— Request 1 —
Answer these questions using the passage on the Butterfly Atlas 2021:
(a) Which butterfly does the passage say appears to have been lost from many areas over the last 10 years?
(b) Over which years does the Butterfly Atlas run?
(c) What size are the high- and low-priority squares in the checkerboard design?
— Request 2 —
Proceed with the passage on the Butterfly Atlas 2021, picking up after its final heading.

The Wall Brown (Lasiommata megera) was widespread across the Irish countryside. Over the last 10 years it appears to have been lost from may areas, so where can it be found now? The Butterfly Atlas 2021 aims to find out. (Photo: Mary Mahony, 06/06/2015)

Our monitoring schemes are excellent at identifying changes in butterfly populations, but they can’t effectively tell us about where different species are now found across the island of Ireland and how this has also changed. It’s these questions the Butterfly Atlas 2021 aims to answer.

Running from 2017 to 2021, the Butterfly Atlas will bring together information from all our butterfly recording activities into one overarching project to map where butterflies currently exist in the Irish landscape. The atlas is being run on an all-island basis in co-ordination with our partner organisations: Butterfly Conservation Ireland, Butterfly Conservation UK and the Centre for Environmental Data and Recording; supported by the National Parks and Wildlife Service and the Northern Ireland Environment Agency.

Checkerboard design of high- and low-priority squares to be targetted for recording in the Butterfly Atlas 2021

 

How can I get involved?

It’s really easy to support the atlas – whenever you see a butterfly and know what it is, please submit the record to us here:

http://records.biodiversityireland.ie/

If you need help identifying a butterfly, please see our Ireland’s Butterflies page or email us a photo at butterflies@biodiversityireland.ie

If you’re already involved with one of our monitoring schemes then thank you (!) and keep going as you are already making a valuable contribution to the atlas. In addition, we’ve adopted a ‘checkerboard’ design to help evenly spread recording effort across the island of Ireland consisting of high- and low-priority 10 km2 squares. Over the next five years we need your help in recording butterflies in these squares, but how you survey in each 10 km2 depends on whether it’s a high- or low-priority square. For more information, please see our Get Involved section.
 

What will this information be used for?

— Collected data entries —
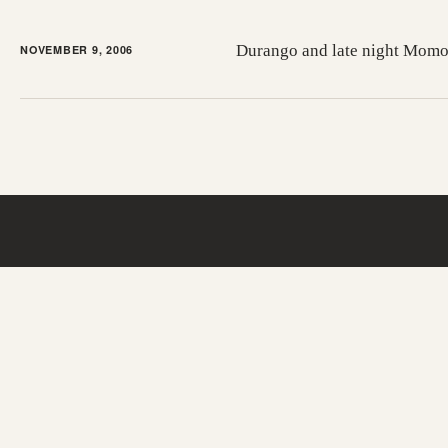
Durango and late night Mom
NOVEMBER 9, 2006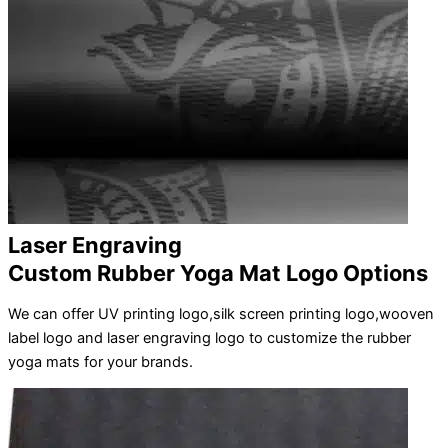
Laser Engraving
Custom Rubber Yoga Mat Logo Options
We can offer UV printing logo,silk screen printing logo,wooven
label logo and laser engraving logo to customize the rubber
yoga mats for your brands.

--

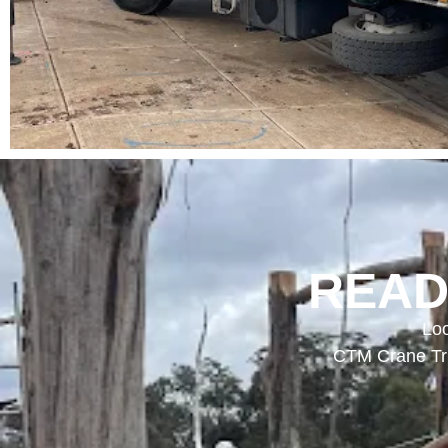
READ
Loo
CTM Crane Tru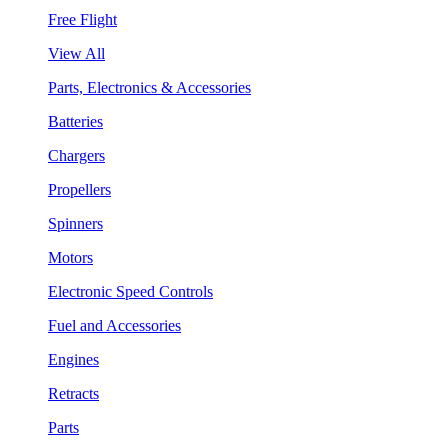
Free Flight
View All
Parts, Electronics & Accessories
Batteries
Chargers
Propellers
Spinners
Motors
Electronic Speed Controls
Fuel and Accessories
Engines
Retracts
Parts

— Output 1 —
(a) The Wall Brown (Lasiommata megera).
(b) From 2017 to 2021.
(c) 10 km2.

— Output 2 —
As with all our recording schemes, we aim to provide the highest quality information to conserve Ireland’s butterflies. The atlas aims to identify where our butterfly species currently are and the size of their populations. Without this information, it would simply be impossible to effectively plan and target actions to conserve these species. The two high profile outputs from the project will be the publication of the atlas and an updated formal conservation assessment (IUCN Red List Assessment of Ireland’s Butterflies) following soon after. All records collected in the Republic of Ireland will be made freely available under an Open Data licence. Some current examples of the use of the Data Centre’s butterfly records include:

  1. The Butterfly Population Index is a National Biodiversity Indicator arising directly from our monitoring schemes (http://indicators.biodiversityireland.ie/index.php?qt=si&id=26).
  2. Community groups and non-governmental organisations map our butterfly records to inform and track their recording and conservation activities (http://www.ipcc.ie/a-to-z-peatlands/marsh-fritillary-butterfly/)
  3. Local and national government organisations have access to our butterfly records to inform planning and conservation management (http://maps.biodiversityireland.ie/).
  4. The European Grassland Butterfly indicator and the Phenology of Animal Species climate change indicator of the European Environment Agency (http://www.eea.europa.eu/data-and-maps/daviz/european-grassland-butterfly-indicator-1#tab-chart_4).
  5. Scientists in University College Dublin and Queen’s University Belfast studying the impact of climate change and land-use on the resilience of animals and plant communities (http://www.ucd.ie/ecomodel/resilience.html).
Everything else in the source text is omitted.